Un terzo drone e tracce di esplosivo sono stati scoperti a metà agosto nei pressi dell’aeroporto di Lipsia/Halle, ampliando l’indagine sull’episodio del 4 agosto che aveva già sospetti di natura terroristica.

Il nuovo velivolo è stato rinvenuto il 14 agosto in un campo a Kabelsketal, nel distretto di Saalekreis, sul lato occidentale dello scalo. Il giorno successivo gli investigatori hanno individuato sul posto una sostanza che, in base alle prime analisi citate dai media tedeschi, potrebbe corrispondere a circa 50 grammi di Hexogen. La Procura federale non ha però confermato ufficialmente queste informazioni.

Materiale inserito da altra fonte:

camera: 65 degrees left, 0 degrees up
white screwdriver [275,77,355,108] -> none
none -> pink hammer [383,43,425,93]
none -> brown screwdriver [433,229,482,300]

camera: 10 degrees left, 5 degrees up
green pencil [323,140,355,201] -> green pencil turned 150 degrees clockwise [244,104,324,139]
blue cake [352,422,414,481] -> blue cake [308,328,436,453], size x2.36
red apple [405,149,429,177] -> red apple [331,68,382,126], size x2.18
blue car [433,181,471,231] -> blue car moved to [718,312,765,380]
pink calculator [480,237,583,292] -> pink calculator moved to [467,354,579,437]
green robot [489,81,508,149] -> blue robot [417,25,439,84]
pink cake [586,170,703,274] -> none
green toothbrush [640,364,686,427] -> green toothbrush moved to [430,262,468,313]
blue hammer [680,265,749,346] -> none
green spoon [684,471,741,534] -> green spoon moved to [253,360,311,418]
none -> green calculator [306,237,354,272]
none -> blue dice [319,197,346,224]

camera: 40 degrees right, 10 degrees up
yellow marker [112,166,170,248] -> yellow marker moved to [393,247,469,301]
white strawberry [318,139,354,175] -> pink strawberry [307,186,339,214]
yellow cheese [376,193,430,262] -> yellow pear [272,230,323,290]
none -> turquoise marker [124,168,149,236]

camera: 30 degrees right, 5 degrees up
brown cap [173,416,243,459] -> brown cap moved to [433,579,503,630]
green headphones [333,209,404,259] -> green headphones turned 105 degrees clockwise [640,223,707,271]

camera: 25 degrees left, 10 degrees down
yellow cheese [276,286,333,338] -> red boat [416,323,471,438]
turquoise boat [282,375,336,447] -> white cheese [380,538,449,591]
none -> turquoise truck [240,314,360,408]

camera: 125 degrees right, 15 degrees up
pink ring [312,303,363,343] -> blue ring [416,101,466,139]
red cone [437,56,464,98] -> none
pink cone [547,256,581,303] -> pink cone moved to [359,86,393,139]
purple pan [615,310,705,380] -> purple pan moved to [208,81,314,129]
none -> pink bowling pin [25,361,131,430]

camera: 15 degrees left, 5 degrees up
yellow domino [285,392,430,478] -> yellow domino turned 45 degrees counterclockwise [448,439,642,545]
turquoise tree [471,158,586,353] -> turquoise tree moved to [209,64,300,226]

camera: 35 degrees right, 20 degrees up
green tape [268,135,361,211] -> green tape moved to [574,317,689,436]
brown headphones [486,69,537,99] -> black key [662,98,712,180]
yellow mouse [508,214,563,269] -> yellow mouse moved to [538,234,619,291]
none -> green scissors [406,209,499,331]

I fatti del 4 agosto: quel giorno era stato trovato un primo drone nell’area aeroportuale, anch’esso con carico esplosivo militare. Secondo gli investigatori quel velivolo sarebbe dovuto colpire un Antonov ucraino usato per trasporti militari, ma l’attacco sarebbe fallito probabilmente per un malfunzionamento del detonatore, con conseguente sospensione immediata del traffico aereo.

Poche ore dopo, intorno alle 00:03, un secondo drone ha invece impattato contro un aereo cargo DHL. L’aereo, destinato a Lipsia ma dirottato su Hannover a causa della chiusura dello scalo, ha riportato danni compatibili con una collisione sul piano di coda. I piloti hanno segnalato la presenza di un oggetto di circa 30 centimetri prima dell’impatto; anche i radar avrebbero rilevato un piccolo velivolo. Quel drone non è stato ritrovato e potrebbe essere andato distrutto durante lo scontro.

Nelle aree attorno all’aeroporto gli inquirenti hanno recuperato altri elementi: nella vicina località di Kursdorf è stato trovato un dispositivo tecnico – un’antenna e componenti elettronici fissati a un albero con nastro adesivo – e sono state rilevate tracce di terreno bruciato e parti metalliche che potrebbero indicare un’esplosione. L’11 agosto sono stati inoltre rinvenuti il motore e un rotore presumibilmente appartenenti a un drone.

L’inchiesta è condotta dalla polizia criminale su mandato del procuratore generale federale Jens Rommel, con l’ipotesi di reato formulata per sospetto di terrorismo di Stato. Gli investigatori hanno recuperato anche una traccia di DNA sul luogo. Fonti di sicurezza citate dai media tedeschi NDR, WDR e Sueddeutsche Zeitung segnalano che gli autori potrebbero aver pianificato un’azione più articolata di quanto emerso finora e che dietro il presunto piano potrebbero esserci servizi segreti russi; Mosca ha respinto ogni responsabilità. Le autorità stanno seguendo diverse piste per chiarire dinamica e responsabilità.